Dans la prochaine législature européenne, a déclaré Scholz, de vrais défis devront être relevés, cette fois existentiels pour le projet européen. Serons-nous économiquement autonomes ? Pour cela, nous devons changer notre politique industrielle de fond en comble. Si nous le faisons, allons-nous traduire notre pouvoir économique en pouvoir géopolitique ? Pour cela, il faudra une fois pour toutes communautariser la politique étrangère et de sécurité… et lui donner un nom et un prénom : le nom doit être celui qu’elle a dans chaque État membre : Défense, armée, armement, innovation militaire . Et le patronyme « européen ». Nous serons capables?

Couverture des mémoires de Jean Monnet. ADP

Et si nous faisons tout cela, il n’y aura pas d’autre choix que de supposer que cela fait de nous un bloc de pouvoir dans le monde. Et que cela signifie prendre des décisions et les faire prendre par les voisins : soit avec moi, soit contre moi. Pour l’instant, nous aimons l’Ukraine et, moins tôt que tard, nous sommes prêts à l’intégrer. Mais qu’en est-il de la Turquie ? Ou les pays des Balkans occidentaux. Laissons-nous la Serbie continuer à glisser vers la Russie ou l’invitons-nous à entrer ? Et si nous le faisons, qu’en est-il de la Bosnie ou, pire encore, du Kosovo ?

Nous, Espagnols, ne reconnaissons même pas ce dernier comme un pays indépendant…

Et si nous sommes finalement un bloc de pouvoir, quel côté choisissons-nous dans la compétition sino-américaine ? Cela nous dépasse. A ce que dit Washington, sans aucun doute ? Pouvons-nous renoncer à ce marché de 1,5 milliard de personnes? Et pire, sommes-nous préparés aux conséquences ? Pékin et, encore une fois, Moscou nous encerclent depuis plus d’une décennie, profitant de l’épuisement des pays du Sud avec la supériorité morale d’un Occident qui les a d’abord colonisés, puis opprimés et veut maintenant continuer à imposer les règles du planète.
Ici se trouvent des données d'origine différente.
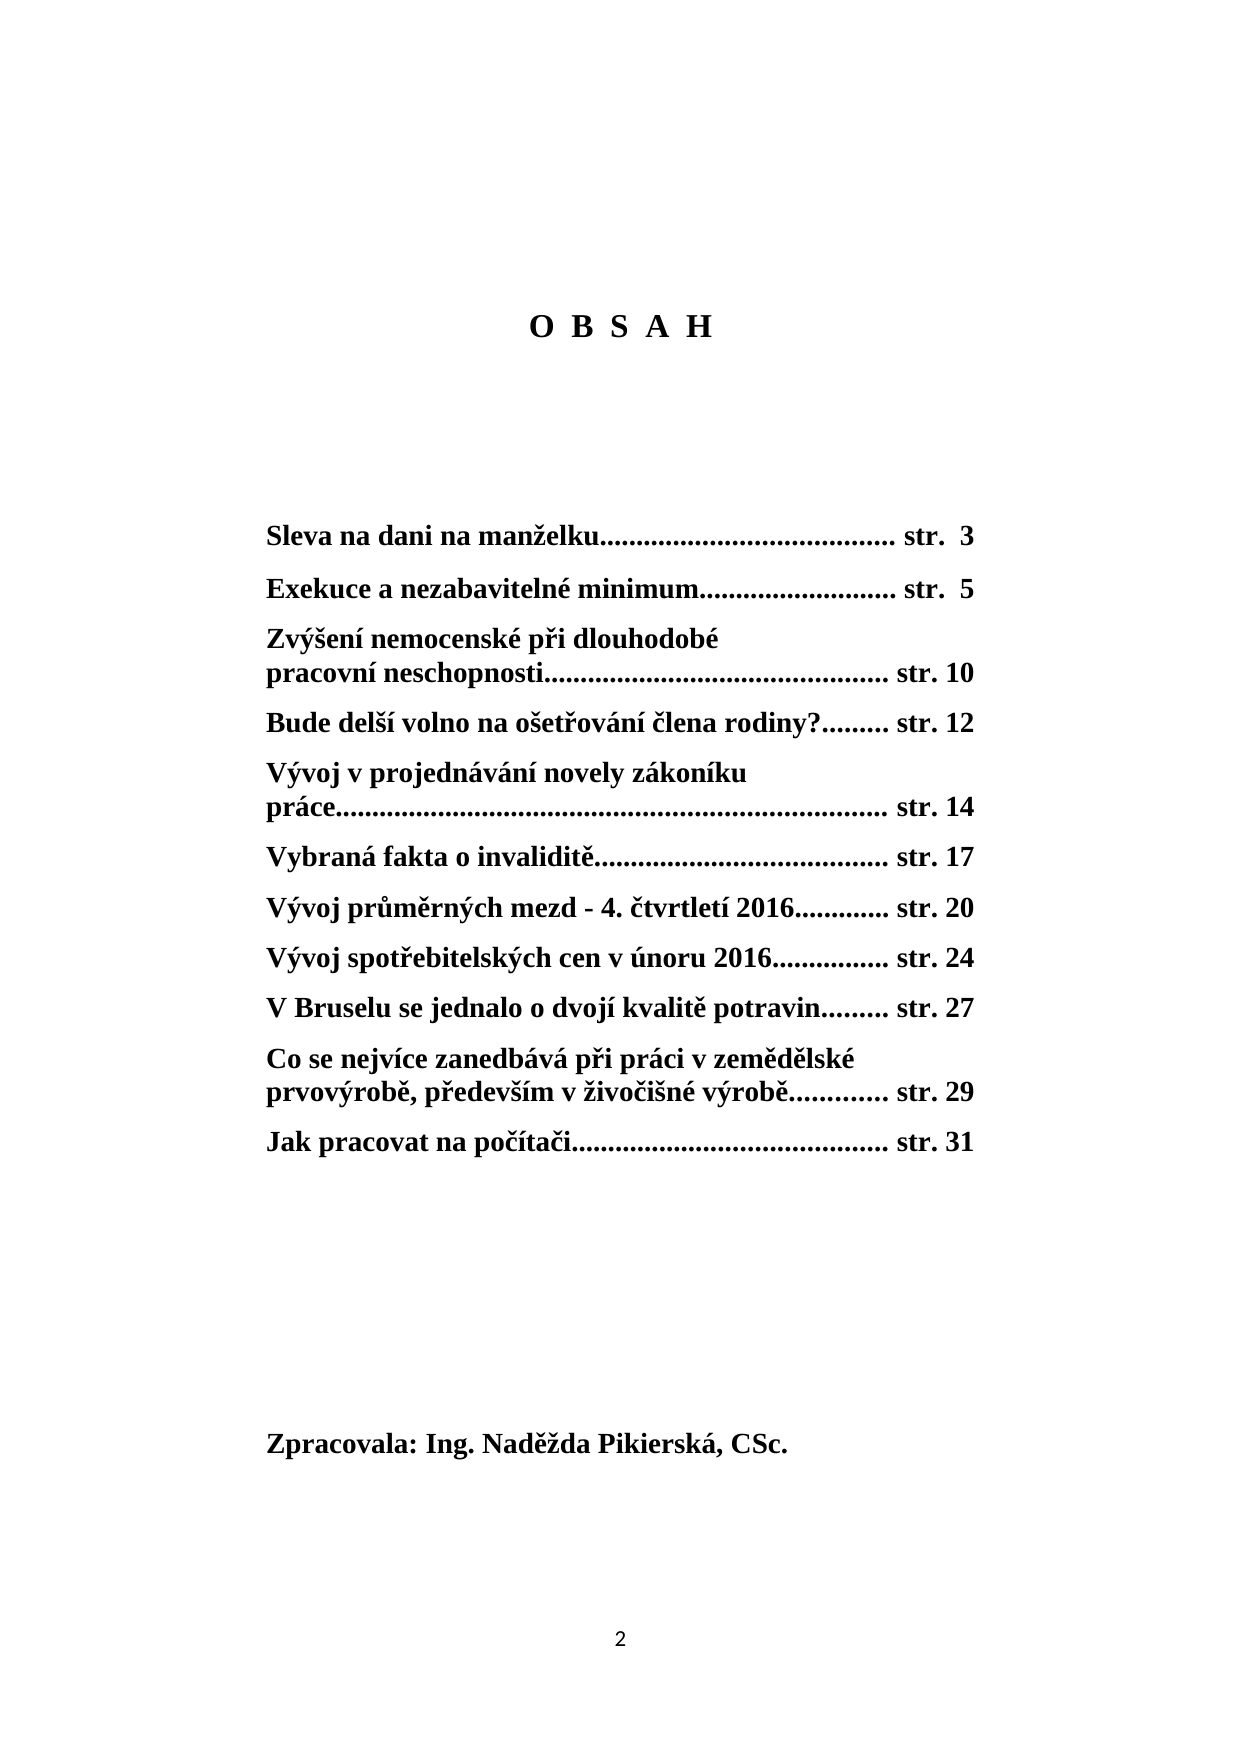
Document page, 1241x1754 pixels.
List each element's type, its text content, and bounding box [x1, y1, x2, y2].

text Sleva na dani na manželku str. 3 [148, 518, 1093, 552]
text Vývoj průměrných mezd - 4. čtvrtletí 2016 str. 20 [148, 890, 1093, 923]
text O B S A H [148, 306, 1093, 344]
text Jak pracovat na počítači str. 31 [148, 1124, 1093, 1158]
text Zvýšení nemocenské při dlouhodobé [148, 621, 1093, 655]
text Exekuce a nezabavitelné minimum str. 5 [148, 571, 1093, 605]
text Vývoj spotřebitelských cen v únoru 2016 str. 24 [148, 940, 1093, 974]
text Bude delší volno na ošetřování člena rodiny? str. 12 [148, 705, 1093, 739]
text Co se nejvíce zanedbává při práci v zemědělské [148, 1041, 1093, 1074]
text prvovýrobě, především v živočišné výrobě str. 29 [148, 1074, 1093, 1108]
text V Bruselu se jednalo o dvojí kvalitě potravin str. 27 [148, 990, 1093, 1024]
text Zpracovala: Ing. Naděžda Pikierská, CSc. [148, 1426, 1093, 1460]
text pracovní neschopnosti str. 10 [148, 655, 1093, 688]
text Vybraná fakta o invaliditě str. 17 [148, 839, 1093, 873]
text Vývoj v projednávání novely zákoníku [148, 756, 1093, 789]
text práce str. 14 [148, 789, 1093, 823]
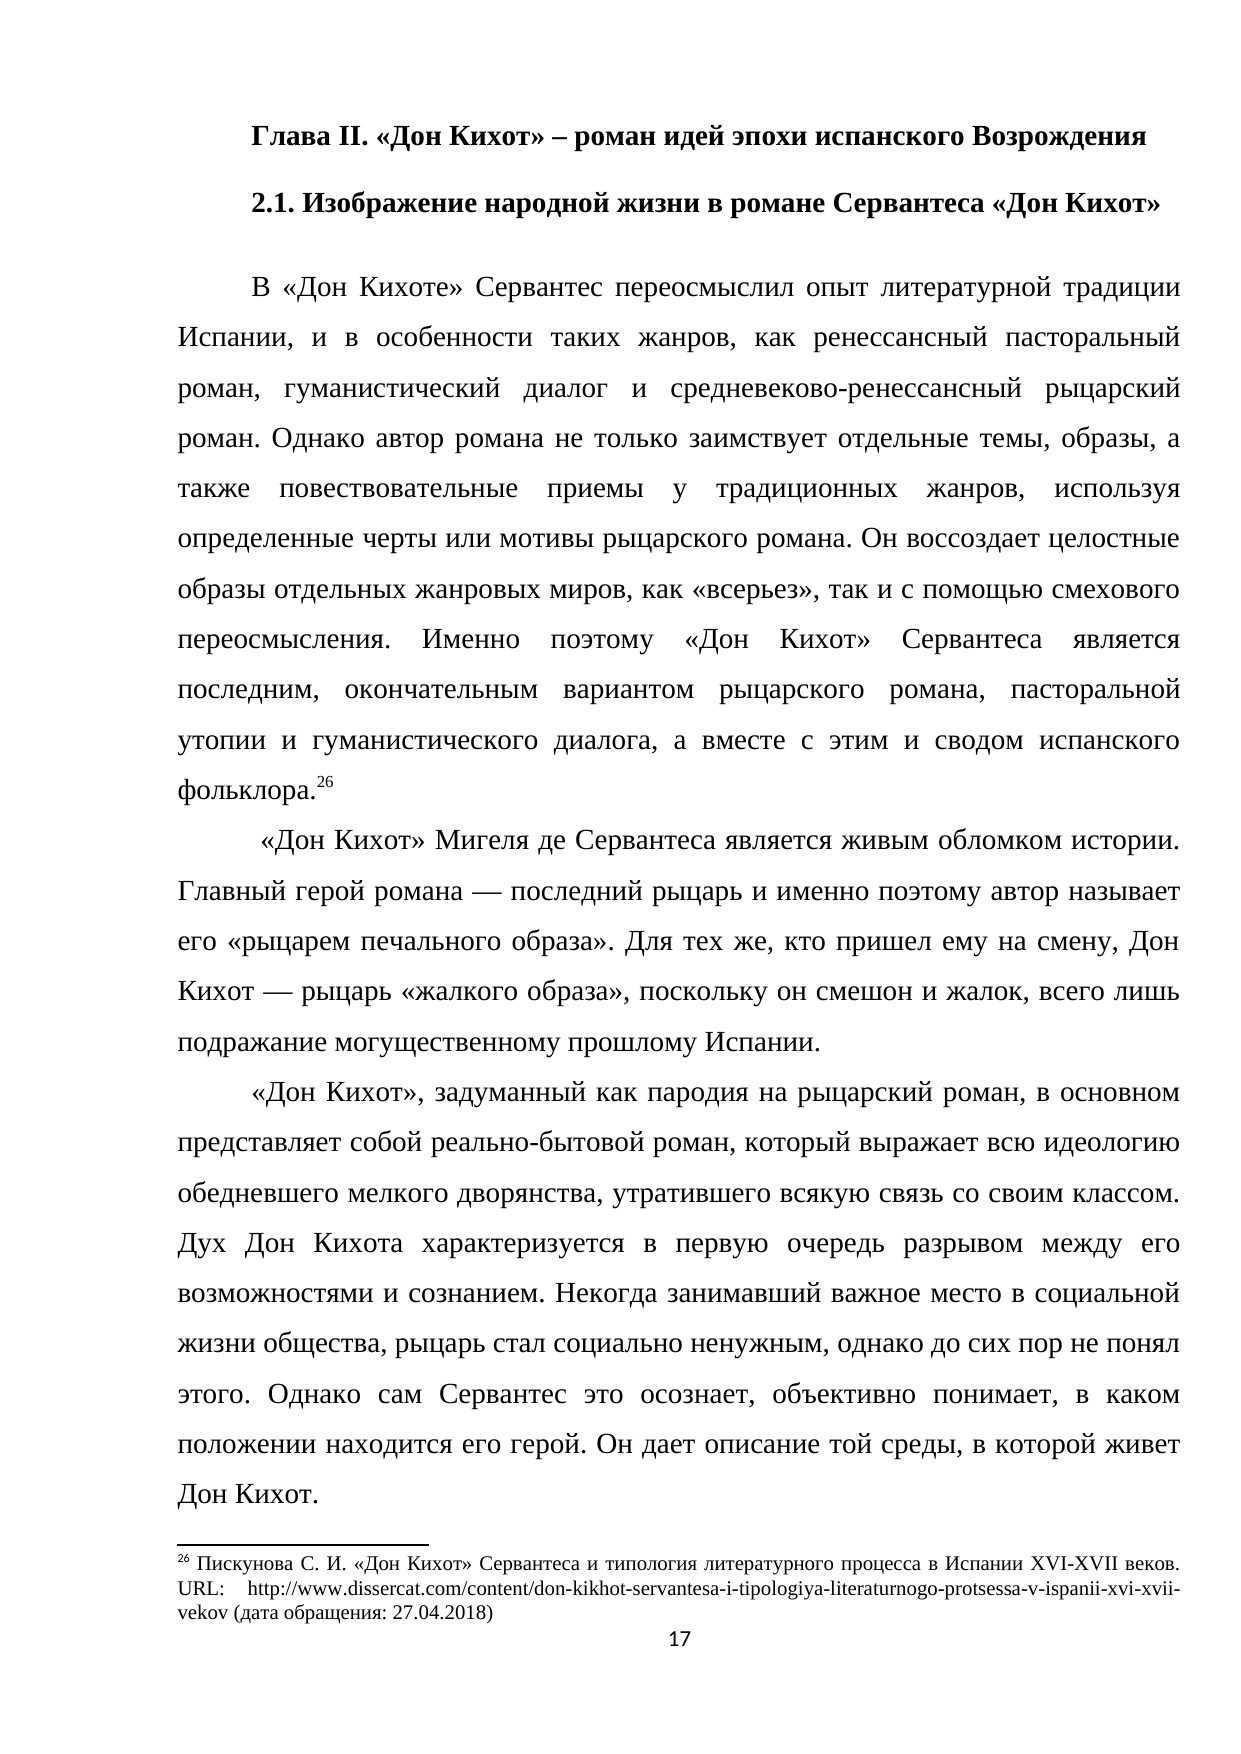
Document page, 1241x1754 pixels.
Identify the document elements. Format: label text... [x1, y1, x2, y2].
Il y a quelqu’un là-bas? Est-ce que l’un de nos dirigeants y pense, ne serait-ce qu’un peu ? Et je ne dis pas seulement l’espagnol. Car Scholz s’est exprimé en bons termes mardi, mais même lui n’a pas tenu ce qu’il avait promis lorsqu’il a annoncé il y a un an que Berlin dirigerait tout cela.

L’UE n’a pas de héros car il faudrait les trouver parmi ses dirigeants politiques. Et il y a des décennies, nous, les dirigeants et ceux d’entre nous qui ont voté pour eux, avons oublié le long discours, celui qui met des défis et des illusions à l’horizon, au lieu de chiffres dans des tableaux Excel sur les fonds à distribuer et les quotas d’immigrants à supporter.

Vous ne le saurez pas, mais il y a 82 ans maintenant, Monnet racontait dans ses mémoires comment il avait réussi à Winston Churchill a signé avec enthousiasme le document de fusion entre la France et le Royaume-Uni. Ce furent les pires années de l’invasion nazie et, pendant quelques heures seulement, la chose ne devint pas réelle. Juste quand De Gaulle et Monnet allaient monter dans l’avion de Londres à Bordeaux pour prendre le document à signer au siège du gouvernement provisoire français, tout s’est effondré en raison de l’élection de pétain

Espérons, dit-il, que nous n’aurons jamais l’air aussi désespérés. Mais le moment venu, il faudra des héros. Il y a quelqu’un là-bas?